## Exercise 1
Quote the passage on the Listening to Mothers IV maternity survey word for word, from the part that opens with the words containing "The report underscores" through the part that closes with "a failing system.".
## Exercise 2
Write the next part of the article on the Listening to Mothers IV maternity survey, picking up after its final sentence.

## Document passage

"""

The United States maternal health crisis has long been quantified through devastating mortality statistics. Yet, data points alone cannot capture the complex, lived experiences of those walking through our broken maternity care and larger broken healthcare system. 

The National Partnership for Women & Families, in collaboration with MomsRising and the Black Mamas Matter Alliance, released a critical piece of the puzzle: Listening to Mothers IV. As the largest and most comprehensive national survey of birthing experiences in a decade, it captured the voices of 3,857 mothers across all 50 states and D.C. who gave birth between 2023 and 2025. 

Across the board, the survey reveals a maternal care infrastructure rife with gaps in access, a troubling disregard for birthing autonomy, and massive, unmet medical and psychological needs.

A staggering 40% of mothers reported not feeling heard or listened to by their healthcare providers.

The survey findings illustrate that births are overwhelmingly shaped by medical interventions such as scheduled inductions and cesareans, which frequently take place before natural signals of labor readiness occur. To make matters worse, when patients are not properly informed or involved in non-emergency decisions about their births, it creates a cascade of interventions that all strip them of their agency.

These failures do not affect everyone equally. 

The report underscores deeply entrenched structural racism within our healthcare systems: 1 in 3 Black women reported experiencing mistreatment during their maternity care, compared to 1 in 5 women overall. Whether it is having their concerns ignored, receiving inadequate communication, or facing outright discrimination, marginalized birthing people continue to bear the heaviest burdens of a failing system.

"""

## Source material
"""

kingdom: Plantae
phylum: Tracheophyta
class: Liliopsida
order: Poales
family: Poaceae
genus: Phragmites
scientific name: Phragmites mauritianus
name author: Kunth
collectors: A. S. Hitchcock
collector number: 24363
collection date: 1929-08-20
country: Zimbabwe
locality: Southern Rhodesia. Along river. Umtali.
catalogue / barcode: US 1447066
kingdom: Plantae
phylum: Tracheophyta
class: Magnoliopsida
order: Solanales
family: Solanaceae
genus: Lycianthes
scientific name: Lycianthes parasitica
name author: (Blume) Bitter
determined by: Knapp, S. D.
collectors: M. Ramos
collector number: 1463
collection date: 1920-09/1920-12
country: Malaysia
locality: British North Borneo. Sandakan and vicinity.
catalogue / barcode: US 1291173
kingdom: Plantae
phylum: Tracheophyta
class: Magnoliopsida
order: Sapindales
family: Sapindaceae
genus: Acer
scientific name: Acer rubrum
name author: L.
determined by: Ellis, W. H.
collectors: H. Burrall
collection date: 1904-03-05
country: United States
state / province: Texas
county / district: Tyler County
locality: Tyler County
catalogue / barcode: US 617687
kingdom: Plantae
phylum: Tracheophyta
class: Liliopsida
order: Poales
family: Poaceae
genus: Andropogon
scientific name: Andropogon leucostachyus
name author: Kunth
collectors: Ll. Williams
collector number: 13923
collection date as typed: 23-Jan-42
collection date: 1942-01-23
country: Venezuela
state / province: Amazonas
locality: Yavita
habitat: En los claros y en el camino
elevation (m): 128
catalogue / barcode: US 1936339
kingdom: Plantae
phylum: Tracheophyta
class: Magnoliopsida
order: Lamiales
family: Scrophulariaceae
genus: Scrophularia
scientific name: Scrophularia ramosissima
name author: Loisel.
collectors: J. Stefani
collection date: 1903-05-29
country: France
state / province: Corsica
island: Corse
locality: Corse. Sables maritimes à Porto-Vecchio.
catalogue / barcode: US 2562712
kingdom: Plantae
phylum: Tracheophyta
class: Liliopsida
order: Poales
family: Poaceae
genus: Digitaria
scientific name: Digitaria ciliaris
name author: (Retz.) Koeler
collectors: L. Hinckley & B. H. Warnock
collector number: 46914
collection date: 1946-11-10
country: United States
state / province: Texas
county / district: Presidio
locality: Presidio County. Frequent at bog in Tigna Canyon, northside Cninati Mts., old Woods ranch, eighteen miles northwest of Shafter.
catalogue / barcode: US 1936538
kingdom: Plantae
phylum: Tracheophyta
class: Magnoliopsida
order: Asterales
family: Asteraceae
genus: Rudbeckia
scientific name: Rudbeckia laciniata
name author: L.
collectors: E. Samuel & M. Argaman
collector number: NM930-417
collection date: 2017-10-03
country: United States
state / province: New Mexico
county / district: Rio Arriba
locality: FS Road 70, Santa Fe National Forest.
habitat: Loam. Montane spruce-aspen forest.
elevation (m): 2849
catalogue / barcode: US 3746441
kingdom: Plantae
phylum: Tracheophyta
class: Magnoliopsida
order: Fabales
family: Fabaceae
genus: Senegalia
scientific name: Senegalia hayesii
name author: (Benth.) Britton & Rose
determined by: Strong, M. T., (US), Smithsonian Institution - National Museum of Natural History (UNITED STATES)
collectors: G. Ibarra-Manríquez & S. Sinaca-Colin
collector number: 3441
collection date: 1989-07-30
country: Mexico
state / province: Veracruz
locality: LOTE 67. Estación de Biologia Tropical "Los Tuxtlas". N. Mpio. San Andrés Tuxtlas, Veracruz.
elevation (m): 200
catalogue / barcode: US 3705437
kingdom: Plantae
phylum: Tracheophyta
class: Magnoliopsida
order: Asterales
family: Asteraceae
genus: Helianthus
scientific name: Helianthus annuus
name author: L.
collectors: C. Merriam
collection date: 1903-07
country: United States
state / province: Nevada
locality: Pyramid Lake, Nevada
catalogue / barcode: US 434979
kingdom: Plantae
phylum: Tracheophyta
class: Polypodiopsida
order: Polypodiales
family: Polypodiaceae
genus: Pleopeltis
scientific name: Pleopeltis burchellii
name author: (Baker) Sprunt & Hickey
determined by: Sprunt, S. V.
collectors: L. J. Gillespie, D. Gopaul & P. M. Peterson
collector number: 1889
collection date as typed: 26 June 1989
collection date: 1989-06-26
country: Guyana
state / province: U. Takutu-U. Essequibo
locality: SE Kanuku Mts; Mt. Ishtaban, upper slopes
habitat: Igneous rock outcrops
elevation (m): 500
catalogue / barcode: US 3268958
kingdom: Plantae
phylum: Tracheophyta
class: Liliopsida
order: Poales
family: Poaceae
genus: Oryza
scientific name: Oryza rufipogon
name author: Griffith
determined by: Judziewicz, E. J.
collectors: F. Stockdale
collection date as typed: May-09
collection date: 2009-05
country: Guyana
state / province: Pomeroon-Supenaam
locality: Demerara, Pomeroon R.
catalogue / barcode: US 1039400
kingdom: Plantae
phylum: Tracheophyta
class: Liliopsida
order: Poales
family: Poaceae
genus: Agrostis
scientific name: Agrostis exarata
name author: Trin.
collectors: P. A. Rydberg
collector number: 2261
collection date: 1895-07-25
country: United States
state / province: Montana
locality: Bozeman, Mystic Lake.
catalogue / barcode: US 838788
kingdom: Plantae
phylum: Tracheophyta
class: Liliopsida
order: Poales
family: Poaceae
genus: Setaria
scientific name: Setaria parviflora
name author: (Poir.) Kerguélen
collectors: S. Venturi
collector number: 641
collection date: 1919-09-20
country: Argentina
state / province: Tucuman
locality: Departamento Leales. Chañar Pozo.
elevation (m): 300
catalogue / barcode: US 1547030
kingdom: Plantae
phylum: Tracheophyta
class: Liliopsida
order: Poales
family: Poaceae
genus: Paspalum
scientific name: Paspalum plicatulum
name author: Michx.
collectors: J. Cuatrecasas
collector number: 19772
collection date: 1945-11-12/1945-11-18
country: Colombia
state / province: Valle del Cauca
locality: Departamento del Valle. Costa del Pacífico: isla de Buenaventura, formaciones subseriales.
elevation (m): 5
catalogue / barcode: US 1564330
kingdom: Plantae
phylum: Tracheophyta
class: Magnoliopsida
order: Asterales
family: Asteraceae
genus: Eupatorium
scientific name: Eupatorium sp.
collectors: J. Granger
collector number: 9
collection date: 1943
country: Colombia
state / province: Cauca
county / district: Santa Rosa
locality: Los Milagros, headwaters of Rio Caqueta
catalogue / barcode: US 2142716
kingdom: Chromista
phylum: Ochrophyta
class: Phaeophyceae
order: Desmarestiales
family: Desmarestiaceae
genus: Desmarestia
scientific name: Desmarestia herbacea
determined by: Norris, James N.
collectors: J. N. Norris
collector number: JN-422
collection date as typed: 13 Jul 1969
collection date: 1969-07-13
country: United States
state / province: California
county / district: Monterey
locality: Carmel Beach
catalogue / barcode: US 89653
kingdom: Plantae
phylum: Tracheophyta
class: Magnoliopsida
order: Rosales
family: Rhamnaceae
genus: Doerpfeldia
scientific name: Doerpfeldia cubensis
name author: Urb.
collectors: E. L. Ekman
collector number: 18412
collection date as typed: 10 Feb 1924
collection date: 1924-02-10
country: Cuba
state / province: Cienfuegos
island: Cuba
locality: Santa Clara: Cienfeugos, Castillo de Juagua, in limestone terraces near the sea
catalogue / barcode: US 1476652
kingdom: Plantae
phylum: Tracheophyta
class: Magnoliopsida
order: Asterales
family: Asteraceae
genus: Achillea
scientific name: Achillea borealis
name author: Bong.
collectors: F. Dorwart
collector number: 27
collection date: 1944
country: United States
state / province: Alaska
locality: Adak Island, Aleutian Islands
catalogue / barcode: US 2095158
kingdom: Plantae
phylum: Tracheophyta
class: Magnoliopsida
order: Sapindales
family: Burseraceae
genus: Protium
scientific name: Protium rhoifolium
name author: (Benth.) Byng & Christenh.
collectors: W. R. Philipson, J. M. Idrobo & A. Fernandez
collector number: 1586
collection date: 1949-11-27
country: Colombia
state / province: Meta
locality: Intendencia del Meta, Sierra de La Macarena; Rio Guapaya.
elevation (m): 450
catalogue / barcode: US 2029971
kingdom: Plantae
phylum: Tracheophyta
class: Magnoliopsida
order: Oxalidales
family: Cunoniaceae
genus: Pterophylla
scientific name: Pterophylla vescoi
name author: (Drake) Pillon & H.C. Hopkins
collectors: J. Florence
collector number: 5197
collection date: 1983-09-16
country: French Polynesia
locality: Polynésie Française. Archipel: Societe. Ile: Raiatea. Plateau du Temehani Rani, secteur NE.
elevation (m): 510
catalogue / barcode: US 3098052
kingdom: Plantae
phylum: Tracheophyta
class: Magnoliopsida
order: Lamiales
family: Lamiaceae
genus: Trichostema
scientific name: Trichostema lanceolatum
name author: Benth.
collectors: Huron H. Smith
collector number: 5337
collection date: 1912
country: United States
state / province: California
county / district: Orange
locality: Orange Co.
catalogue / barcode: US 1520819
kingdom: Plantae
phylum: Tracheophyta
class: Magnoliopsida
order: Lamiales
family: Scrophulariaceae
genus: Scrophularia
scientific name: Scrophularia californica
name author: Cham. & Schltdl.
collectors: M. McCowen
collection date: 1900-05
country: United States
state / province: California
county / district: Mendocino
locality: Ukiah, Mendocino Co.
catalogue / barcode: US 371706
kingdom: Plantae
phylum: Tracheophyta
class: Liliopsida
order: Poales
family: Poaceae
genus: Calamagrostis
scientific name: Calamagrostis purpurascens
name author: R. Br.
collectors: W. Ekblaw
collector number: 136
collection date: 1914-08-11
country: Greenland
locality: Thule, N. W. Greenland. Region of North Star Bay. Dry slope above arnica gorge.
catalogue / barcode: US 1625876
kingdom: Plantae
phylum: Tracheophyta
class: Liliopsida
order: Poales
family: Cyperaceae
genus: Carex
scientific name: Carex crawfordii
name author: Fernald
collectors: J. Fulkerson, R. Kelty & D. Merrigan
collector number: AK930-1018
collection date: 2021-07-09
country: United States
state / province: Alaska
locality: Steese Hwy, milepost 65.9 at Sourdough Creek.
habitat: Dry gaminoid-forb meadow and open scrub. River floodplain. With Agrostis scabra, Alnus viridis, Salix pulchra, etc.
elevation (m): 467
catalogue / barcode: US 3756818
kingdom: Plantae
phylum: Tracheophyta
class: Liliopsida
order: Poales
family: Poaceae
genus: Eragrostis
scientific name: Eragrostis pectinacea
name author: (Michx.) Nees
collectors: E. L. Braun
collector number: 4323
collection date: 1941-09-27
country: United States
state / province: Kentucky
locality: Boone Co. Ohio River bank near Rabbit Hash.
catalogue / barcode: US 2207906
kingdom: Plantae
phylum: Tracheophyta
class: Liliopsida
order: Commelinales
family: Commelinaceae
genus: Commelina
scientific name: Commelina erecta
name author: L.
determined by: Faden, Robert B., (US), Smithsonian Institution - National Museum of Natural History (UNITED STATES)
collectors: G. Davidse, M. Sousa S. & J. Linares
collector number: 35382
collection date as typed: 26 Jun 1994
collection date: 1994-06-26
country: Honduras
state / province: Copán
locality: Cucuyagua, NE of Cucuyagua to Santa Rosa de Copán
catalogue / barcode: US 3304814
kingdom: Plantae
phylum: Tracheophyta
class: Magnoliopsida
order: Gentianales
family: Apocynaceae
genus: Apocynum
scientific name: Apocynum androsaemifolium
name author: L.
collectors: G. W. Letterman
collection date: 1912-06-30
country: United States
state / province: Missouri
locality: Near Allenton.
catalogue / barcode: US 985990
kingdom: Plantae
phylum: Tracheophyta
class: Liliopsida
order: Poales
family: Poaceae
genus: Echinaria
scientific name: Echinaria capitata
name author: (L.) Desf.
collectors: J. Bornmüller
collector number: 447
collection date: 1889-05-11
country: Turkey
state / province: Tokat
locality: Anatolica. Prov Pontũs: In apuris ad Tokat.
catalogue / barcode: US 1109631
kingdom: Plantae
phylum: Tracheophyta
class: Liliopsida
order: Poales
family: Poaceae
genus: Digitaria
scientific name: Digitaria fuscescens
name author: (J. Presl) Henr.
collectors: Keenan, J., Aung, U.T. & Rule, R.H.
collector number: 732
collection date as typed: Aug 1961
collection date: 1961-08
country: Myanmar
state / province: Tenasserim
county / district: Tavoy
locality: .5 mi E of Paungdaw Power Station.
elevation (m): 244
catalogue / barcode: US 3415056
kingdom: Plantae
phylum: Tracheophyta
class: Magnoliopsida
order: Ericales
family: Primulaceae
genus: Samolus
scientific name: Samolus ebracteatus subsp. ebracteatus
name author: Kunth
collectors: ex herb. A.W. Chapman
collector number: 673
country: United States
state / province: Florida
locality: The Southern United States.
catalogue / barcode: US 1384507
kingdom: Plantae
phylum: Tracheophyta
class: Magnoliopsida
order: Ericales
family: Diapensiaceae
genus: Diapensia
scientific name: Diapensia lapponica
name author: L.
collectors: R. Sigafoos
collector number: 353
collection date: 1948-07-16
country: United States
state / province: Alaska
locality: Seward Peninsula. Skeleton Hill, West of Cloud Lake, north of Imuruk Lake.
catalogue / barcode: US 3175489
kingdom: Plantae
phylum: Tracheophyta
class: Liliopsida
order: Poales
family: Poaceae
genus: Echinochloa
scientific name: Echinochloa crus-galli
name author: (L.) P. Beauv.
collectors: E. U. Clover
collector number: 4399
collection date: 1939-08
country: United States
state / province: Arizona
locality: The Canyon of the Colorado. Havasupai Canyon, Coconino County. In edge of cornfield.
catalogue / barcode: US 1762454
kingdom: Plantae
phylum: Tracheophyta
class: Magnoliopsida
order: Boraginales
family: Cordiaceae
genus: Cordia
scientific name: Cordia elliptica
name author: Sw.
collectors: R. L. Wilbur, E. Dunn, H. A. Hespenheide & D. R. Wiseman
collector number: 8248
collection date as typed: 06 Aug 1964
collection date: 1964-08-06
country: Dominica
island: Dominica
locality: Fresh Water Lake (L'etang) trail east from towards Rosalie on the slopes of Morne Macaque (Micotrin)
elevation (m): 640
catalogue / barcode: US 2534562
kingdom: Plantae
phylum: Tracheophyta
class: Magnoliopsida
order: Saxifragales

"""

## Answer 1
The report underscores deeply entrenched structural racism within our healthcare systems: 1 in 3 Black women reported experiencing mistreatment during their maternity care, compared to 1 in 5 women overall. Whether it is having their concerns ignored, receiving inadequate communication, or facing outright discrimination, marginalized birthing people continue to bear the heaviest burdens of a failing system.

## Answer 2
The Policy Center recognizes that psychological well-being cannot be separated from physical care. The Listening to Mothers IV findings on maternal mental health are deeply alarming, validating the true scale of the perinatal mental health crisis:

  • High Prevalence of Symptoms: Perinatal mental health conditions are the most common complications of childbirth, and the survey data bear this out.
    • Between 35% and 45% of mothers reported experiencing symptoms of anxiety. Perinatal depression affected 20% to 25%
    • In the early postpartum weeks specifically, 35% reported anxiety and 24% reported depression.
  • A Staggering Treatment Gap: Despite these high rates of treatable conditions, the system is failing to connect individuals to care.
    • More than half of postpartum women experiencing mental health symptoms did not receive any form of counseling or treatment.
  • The Intersection of Race and Mental Health Equity: This treatment gap is heavily racialized. While those who are Black reported higher rates of depressive symptoms, they were significantly less likely to seek and receive treatment.

We cannot isolate high rates of perinatal anxiety and depression from the fact that nearly half of all mothers feel ignored by their care teams, which can exacerbate mental health conditions.

Turning Data Into Action: The Policy Solutions We Need

To reverse these troubling trends and build a maternal care framework that heals rather than harms, policymakers must pursue comprehensive, systems-level reforms:

  1. Strengthen and Expand Medicaid Coverage: Given that Medicaid covers an enormous share of births in the U.S. and that Medicaid recipients in the survey frequently reported worse experiences, Medicaid must provide robust, sustained reimbursement for comprehensive perinatal mental health screenings, preventative counseling, and continuous postpartum care.
  2. Integrate and Fund Team-Based Care Models: We must scale up models of care that integrate midwives, doulas, and community health workers alongside Ob/Gyns. These professionals are proven to lower intervention rates, bridge cultural divides, and establish the emotional safety and trust that birthing people desperately need.
  3. Mandate Accountability for Respectful Care: Health systems must be held accountable for the way patients are treated. We need standardized, transparent mechanisms for mothers and families to report instances of disrespectful care and discrimination, tying obstetric provider and hospital quality metrics directly to patient-centered outcomes.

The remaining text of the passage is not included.